I join the hon. Gentleman in congratulating the Isle of Wight emergency planning services. They have done a good job on several occasions. It is the council's role, primarily through its Government grant, but also through its council tax income, to fund those services. I hope that the council continues to do that.
The Home Office provided a civil defence grant of £14 million this financial year. The payment contributes towards the cost of specific civil defence duties, which are defined in statute as countering the effects of a hostile attack by a foreign power. It is not, and never has been, intended to meet the full cost of ordinary emergency planning services.
The hon. Gentleman is right to say that the role of civil defence has changed in the past couple of decades. The Home Office is not supposed to fund all civil defence planning through the grant. It does not claim to do that because it is primarily the council's responsibility.
The restructuring of local authorities between 1995 and 1998 necessitated changes to the way in which the Home Office contributes to the civil defence function in local government. I am sorry to say that I cannot offer much comfort to the hon. Gentleman because the legislation essentially refers to war planning. It is therefore unlikely that overall funding will increase.
Changes in local government structure clearly had an impact on the Isle of Wight. As a result of the changes in local government, there were more eligible candidates for the grant, and we reassessed our allocation system. Change is always difficult, and the Isle of Wight is especially unhappy about the new method of funding. That is why I am grateful for the opportunity to explain to the House the rationale for some of the adjustments. I am also grateful for the chance to affirm how civil protection in England and Wales generally is enhanced by the new financial arrangements.

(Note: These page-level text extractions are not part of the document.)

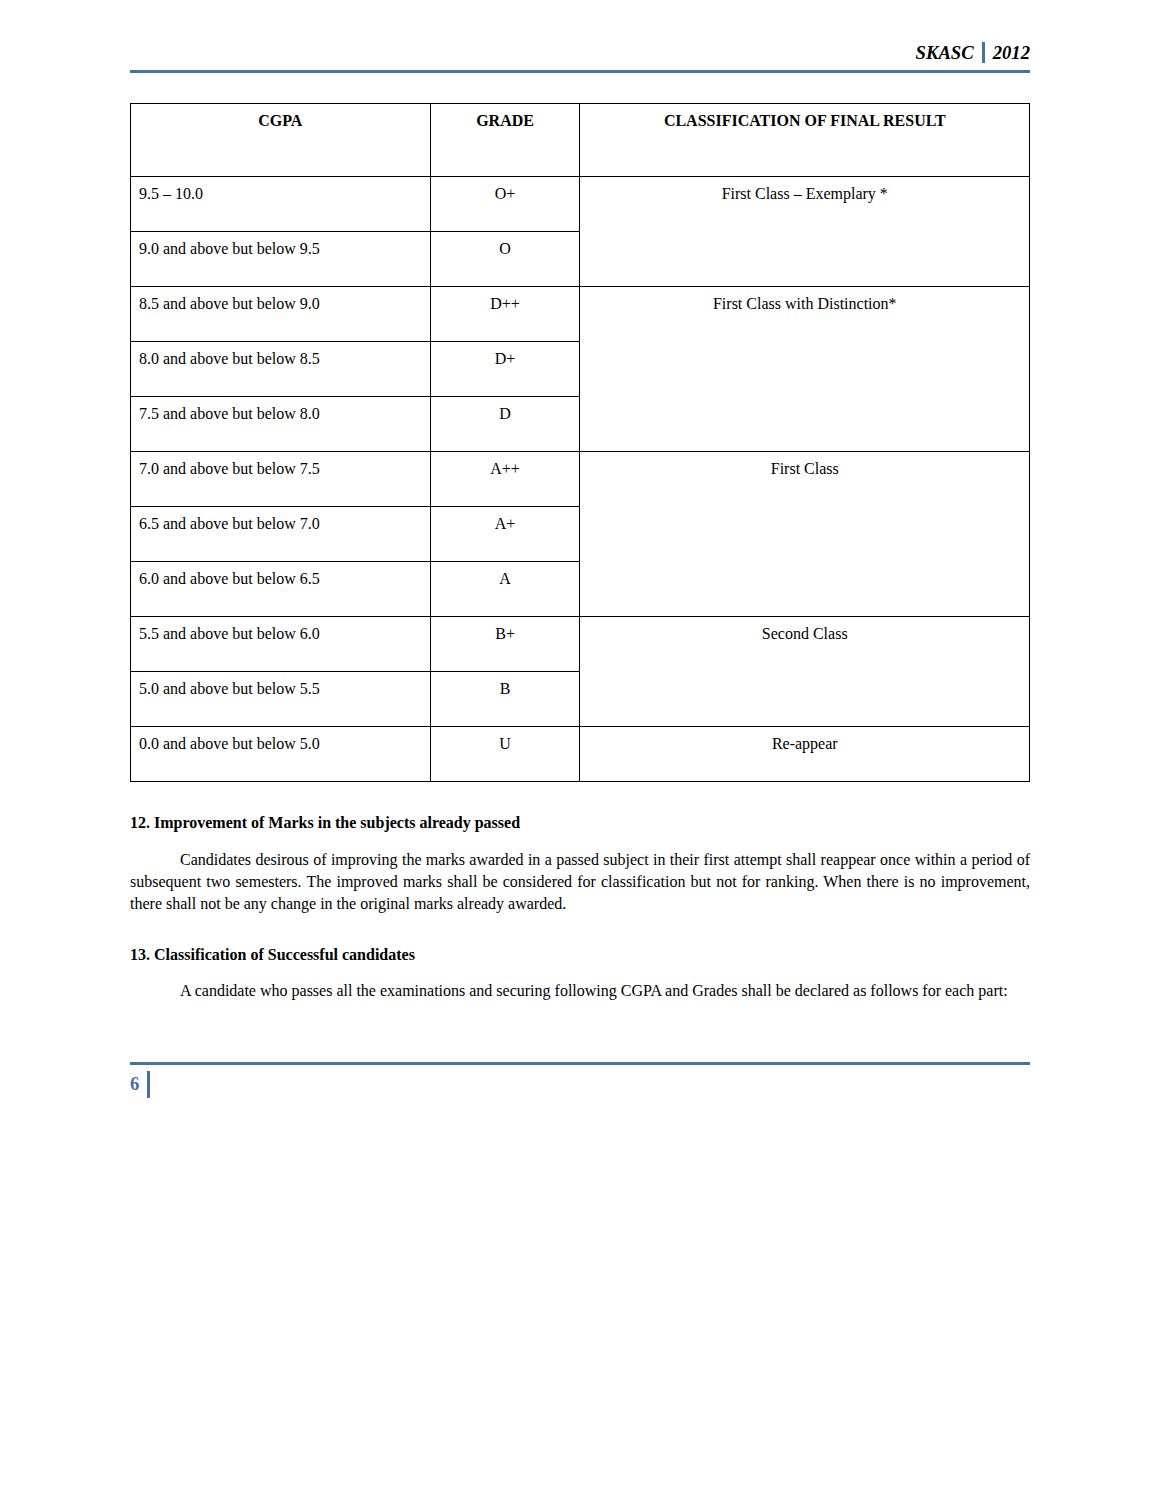SKASC 2012
| CGPA | GRADE | CLASSIFICATION OF FINAL RESULT |
| --- | --- | --- |
| 9.5 – 10.0 | O+ | First Class – Exemplary * |
| 9.0 and above but below 9.5 | O |
| 8.5 and above but below 9.0 | D++ | First Class with Distinction* |
| 8.0 and above but below 8.5 | D+ |
| 7.5 and above but below 8.0 | D |
| 7.0 and above but below 7.5 | A++ | First Class |
| 6.5 and above but below 7.0 | A+ |
| 6.0 and above but below 6.5 | A |
| 5.5 and above but below 6.0 | B+ | Second Class |
| 5.0 and above but below 5.5 | B |
| 0.0 and above but below 5.0 | U | Re-appear |
12. Improvement of Marks in the subjects already passed
Candidates desirous of improving the marks awarded in a passed subject in their first attempt shall reappear once within a period of subsequent two semesters. The improved marks shall be considered for classification but not for ranking. When there is no improvement, there shall not be any change in the original marks already awarded.
13. Classification of Successful candidates
A candidate who passes all the examinations and securing following CGPA and Grades shall be declared as follows for each part:
6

The previous system of grant distribution was based on a formula which was agreed with the local government associations in 1992. It was largely based on a two-tier system of local governance, which differentiated between county councils and smaller authorities such as district councils. The reorganisation of local government created several new all-purpose unitary authorities; each has a responsibility for civil defence and, consequently, access to a civil defence grant.
The reorganisation created numerous anomalies in the funding arrangements. They could be properly addressed only by introducing a new mechanism. The Home Office consulted with the Local Government Association and a new three-tier grant distribution was announced on 26 May 1999. The mechanism is based on the following rationale: all authorities with civil defence responsibilities will receive a basic allocation of £45,000 to ensure minimum, basic preparedness. County councils will receive an allocation of £10,000 for each district council in the county boundary to recognise the help that a county must provide to constituent districts.
Remaining grant after the first two elements have been addressed is allocated according to criteria adopted under the Bellwin scheme, which is operated by the Department of the Environment, Transport and the Regions. It sets a level of expenditure above which central Government may contribute to costs incurred by local authorities in responding to major incidents.